MapReduce is a programming framework by Google. It was created to solve the problem of creating web search indexes.

In order to understand and serve them better, the organisations find it imperative to quickly analyse the huge amounts of data that their customers and audiences generate through online activity and digital footprints. The data can be rich text, rdbms, text, graph etc and needs to be processed into meaningful insights in order to bring business value to the organization.

MapReduce is used for processing and simplifying highly distributable problems across huge datasets. It works both on cluster or grid format of network and allows computational processing on data stored either in a filesystem (unstructured) or within a database (structured).

There are two fundamental pieces of a MapReduce query:

1. “Map” step: The master node takes the input, divides it up into smaller sub-problems, and distributes those to worker nodes. A worker node may do this again in turn, leading to a multi-level tree structure. The worker node processes that smaller problem, and passes the solution back to its master node.

2. “Reduce” step: The master node then takes the solutions to all the sub-problems and combines them in a way to get the output – the answer to the problem it was originally trying to solve.

Thus,the important innovation of MapReduce is the ability to take a query over a dataset, divide it, and run it in parallel over multiple nodes.
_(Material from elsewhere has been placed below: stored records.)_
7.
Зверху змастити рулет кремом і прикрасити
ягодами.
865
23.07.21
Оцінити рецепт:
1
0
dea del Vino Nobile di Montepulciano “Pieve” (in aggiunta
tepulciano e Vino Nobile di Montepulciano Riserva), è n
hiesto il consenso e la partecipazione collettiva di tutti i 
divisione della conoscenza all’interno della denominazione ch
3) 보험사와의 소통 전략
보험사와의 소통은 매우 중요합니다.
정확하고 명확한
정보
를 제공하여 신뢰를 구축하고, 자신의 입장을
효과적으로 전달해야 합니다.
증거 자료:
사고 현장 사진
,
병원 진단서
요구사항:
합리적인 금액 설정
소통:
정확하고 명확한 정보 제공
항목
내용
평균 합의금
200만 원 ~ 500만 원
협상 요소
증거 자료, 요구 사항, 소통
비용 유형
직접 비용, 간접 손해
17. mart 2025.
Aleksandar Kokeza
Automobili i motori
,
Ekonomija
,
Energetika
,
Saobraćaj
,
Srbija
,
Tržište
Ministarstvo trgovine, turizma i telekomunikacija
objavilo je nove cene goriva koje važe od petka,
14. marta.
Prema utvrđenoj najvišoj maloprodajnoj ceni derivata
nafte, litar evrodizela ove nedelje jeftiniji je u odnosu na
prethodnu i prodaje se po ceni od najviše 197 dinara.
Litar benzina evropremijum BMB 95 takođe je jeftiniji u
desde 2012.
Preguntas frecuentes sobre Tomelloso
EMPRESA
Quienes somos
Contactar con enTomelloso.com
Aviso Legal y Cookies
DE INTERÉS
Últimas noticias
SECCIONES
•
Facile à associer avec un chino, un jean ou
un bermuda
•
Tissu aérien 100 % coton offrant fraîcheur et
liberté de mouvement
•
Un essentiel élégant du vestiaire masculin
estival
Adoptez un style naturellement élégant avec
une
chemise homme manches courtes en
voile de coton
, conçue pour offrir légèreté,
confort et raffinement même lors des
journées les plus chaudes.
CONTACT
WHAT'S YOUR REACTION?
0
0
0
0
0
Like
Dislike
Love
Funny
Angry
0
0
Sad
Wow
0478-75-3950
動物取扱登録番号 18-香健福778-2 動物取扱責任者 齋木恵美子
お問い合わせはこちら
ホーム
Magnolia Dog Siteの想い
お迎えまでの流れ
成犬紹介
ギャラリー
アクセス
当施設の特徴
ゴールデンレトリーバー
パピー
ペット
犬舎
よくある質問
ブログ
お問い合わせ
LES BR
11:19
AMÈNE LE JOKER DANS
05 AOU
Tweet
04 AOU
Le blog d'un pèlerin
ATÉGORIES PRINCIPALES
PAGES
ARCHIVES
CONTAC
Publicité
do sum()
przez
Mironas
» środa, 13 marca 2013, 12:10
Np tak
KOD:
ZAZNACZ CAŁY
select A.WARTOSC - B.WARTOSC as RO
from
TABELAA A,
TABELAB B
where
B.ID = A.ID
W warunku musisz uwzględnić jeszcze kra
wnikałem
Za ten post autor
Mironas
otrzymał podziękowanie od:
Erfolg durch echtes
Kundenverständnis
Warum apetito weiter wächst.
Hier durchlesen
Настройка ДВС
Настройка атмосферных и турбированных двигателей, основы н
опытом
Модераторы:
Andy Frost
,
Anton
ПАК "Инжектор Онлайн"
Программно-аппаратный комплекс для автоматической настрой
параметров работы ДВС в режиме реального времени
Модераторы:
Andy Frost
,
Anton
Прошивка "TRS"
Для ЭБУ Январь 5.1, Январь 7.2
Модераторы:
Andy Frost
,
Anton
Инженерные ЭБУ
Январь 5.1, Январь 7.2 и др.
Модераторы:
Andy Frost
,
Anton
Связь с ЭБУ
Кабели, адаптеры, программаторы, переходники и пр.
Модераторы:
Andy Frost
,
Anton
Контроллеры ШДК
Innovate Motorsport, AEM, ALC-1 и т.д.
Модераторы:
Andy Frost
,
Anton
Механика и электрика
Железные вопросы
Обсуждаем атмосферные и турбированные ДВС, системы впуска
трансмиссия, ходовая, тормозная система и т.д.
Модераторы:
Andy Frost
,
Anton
Distributing the computation solves the issue of “data too large to fit onto a single machine”. The parallelism also offers some possibility of recovering from partial failure of servers or storage during the operation: if one mapper or reducer fails, the work can be rescheduled if the input data is still available.

The MapReduce framework is the powerhouse behind most of today’s big data processing. MapReduce can be found inside Hadoop, MPP and NoSQL databases, such as Vertica or MongoDB.